THE INPUT:

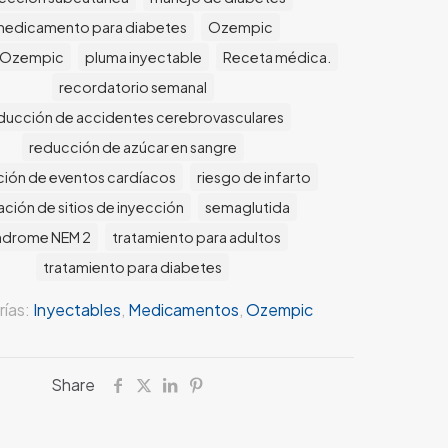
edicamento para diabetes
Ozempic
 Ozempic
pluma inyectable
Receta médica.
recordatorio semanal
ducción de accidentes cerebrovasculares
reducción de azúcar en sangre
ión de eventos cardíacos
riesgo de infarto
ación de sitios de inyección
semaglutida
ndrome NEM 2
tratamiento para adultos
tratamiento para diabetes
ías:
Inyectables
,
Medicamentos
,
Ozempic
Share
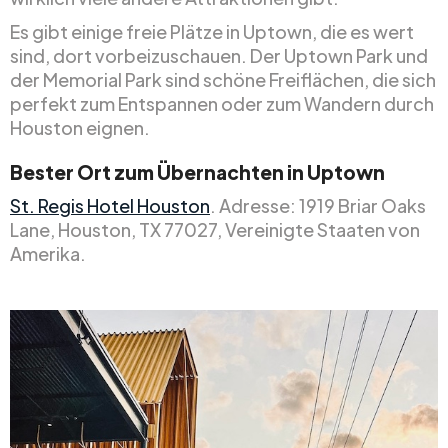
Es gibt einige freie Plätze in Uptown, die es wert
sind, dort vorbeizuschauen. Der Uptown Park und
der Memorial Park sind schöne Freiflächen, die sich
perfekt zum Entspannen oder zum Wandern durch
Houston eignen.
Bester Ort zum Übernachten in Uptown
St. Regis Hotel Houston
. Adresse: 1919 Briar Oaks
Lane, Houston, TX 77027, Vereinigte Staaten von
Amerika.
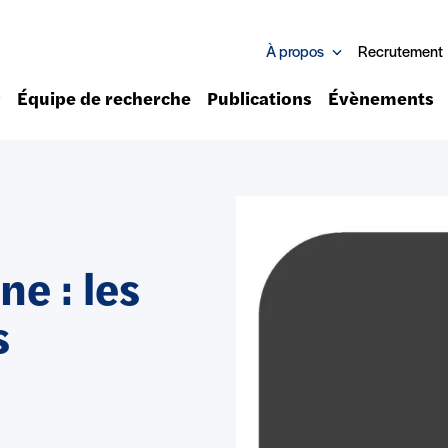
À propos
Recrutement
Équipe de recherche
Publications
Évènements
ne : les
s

==

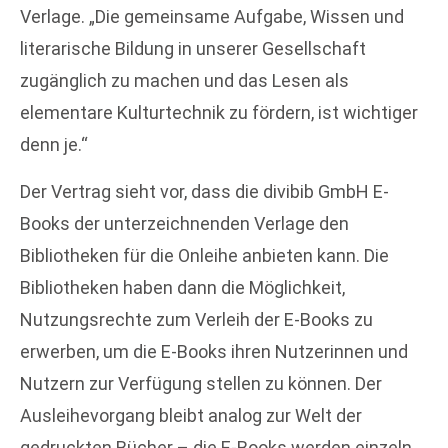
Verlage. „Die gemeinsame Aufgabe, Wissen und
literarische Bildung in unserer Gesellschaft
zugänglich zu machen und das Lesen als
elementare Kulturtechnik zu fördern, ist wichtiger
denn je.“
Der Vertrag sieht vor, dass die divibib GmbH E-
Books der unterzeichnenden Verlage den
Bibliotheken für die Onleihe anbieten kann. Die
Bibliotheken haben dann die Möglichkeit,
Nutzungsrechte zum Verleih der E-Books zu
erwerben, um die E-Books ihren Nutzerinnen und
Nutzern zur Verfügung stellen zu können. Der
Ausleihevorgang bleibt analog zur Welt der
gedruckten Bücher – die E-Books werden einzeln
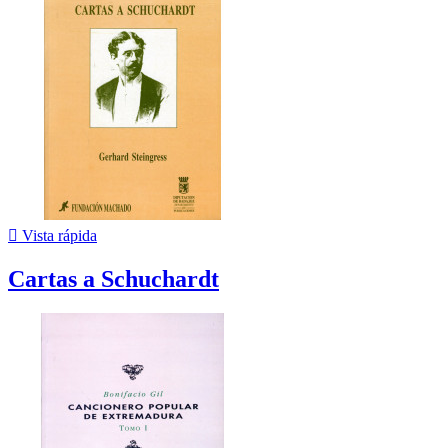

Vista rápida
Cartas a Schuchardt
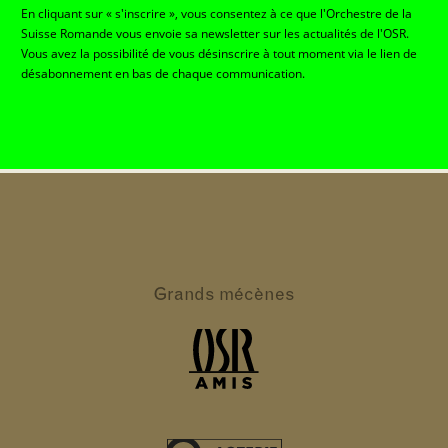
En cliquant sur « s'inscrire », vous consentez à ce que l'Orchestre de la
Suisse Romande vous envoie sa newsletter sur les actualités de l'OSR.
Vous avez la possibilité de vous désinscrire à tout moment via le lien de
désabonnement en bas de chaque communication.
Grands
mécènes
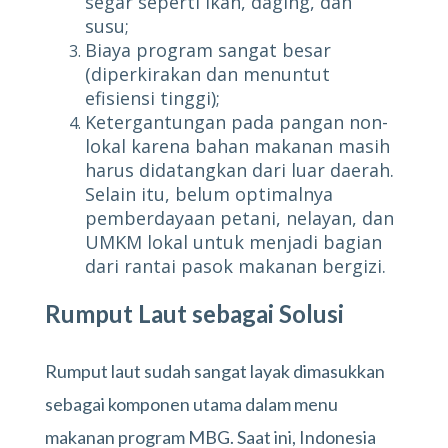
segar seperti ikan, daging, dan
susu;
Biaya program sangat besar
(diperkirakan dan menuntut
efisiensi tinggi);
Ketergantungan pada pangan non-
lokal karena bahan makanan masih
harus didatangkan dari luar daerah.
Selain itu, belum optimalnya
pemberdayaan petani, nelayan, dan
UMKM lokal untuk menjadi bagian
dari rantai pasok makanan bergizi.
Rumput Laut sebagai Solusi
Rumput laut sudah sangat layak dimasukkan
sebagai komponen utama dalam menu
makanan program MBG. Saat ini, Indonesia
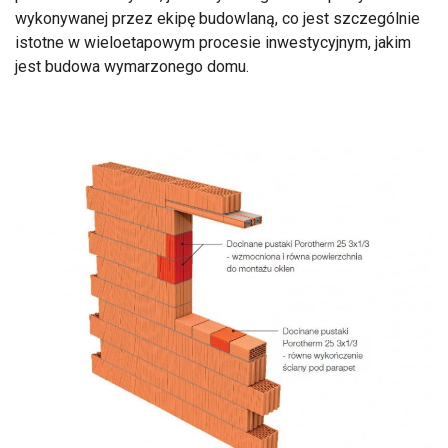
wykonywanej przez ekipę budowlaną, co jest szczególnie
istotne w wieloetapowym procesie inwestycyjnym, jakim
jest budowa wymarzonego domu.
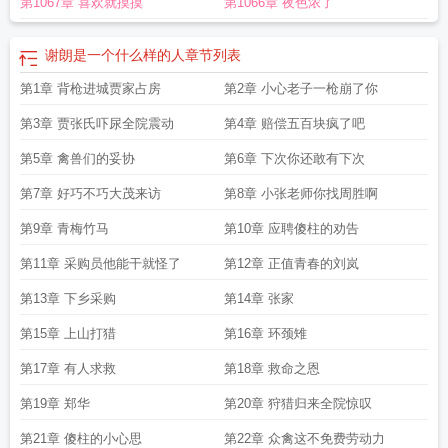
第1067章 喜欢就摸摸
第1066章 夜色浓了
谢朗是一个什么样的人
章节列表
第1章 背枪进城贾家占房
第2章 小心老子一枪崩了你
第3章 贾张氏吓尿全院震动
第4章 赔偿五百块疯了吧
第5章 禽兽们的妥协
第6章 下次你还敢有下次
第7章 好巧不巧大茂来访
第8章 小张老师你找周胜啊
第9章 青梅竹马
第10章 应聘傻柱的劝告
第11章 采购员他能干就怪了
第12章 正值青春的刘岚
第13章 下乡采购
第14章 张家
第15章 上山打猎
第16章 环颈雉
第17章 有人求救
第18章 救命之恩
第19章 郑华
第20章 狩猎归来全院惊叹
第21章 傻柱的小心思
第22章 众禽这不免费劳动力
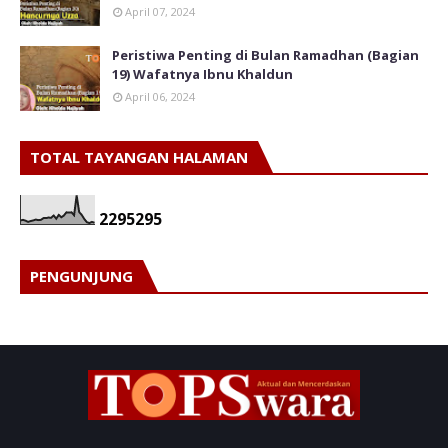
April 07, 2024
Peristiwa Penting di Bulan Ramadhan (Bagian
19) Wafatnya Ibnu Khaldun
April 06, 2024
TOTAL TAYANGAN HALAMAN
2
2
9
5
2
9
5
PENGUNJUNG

EXERCISE DIRECTIONS: Revise the part of the data that opens with the line containing "edicamento para diabetes" and closes with the line containing "ndrome NEM 2", replacing "recordatorio semanal" with "recordatorio diario" and leaving everything else unchanged. Reproduce only those lines.

TASK ANSWER:
edicamento para diabetes
Ozempic
 Ozempic
pluma inyectable
Receta médica.
recordatorio diario
ducción de accidentes cerebrovasculares
reducción de azúcar en sangre
ión de eventos cardíacos
riesgo de infarto
ación de sitios de inyección
semaglutida
ndrome NEM 2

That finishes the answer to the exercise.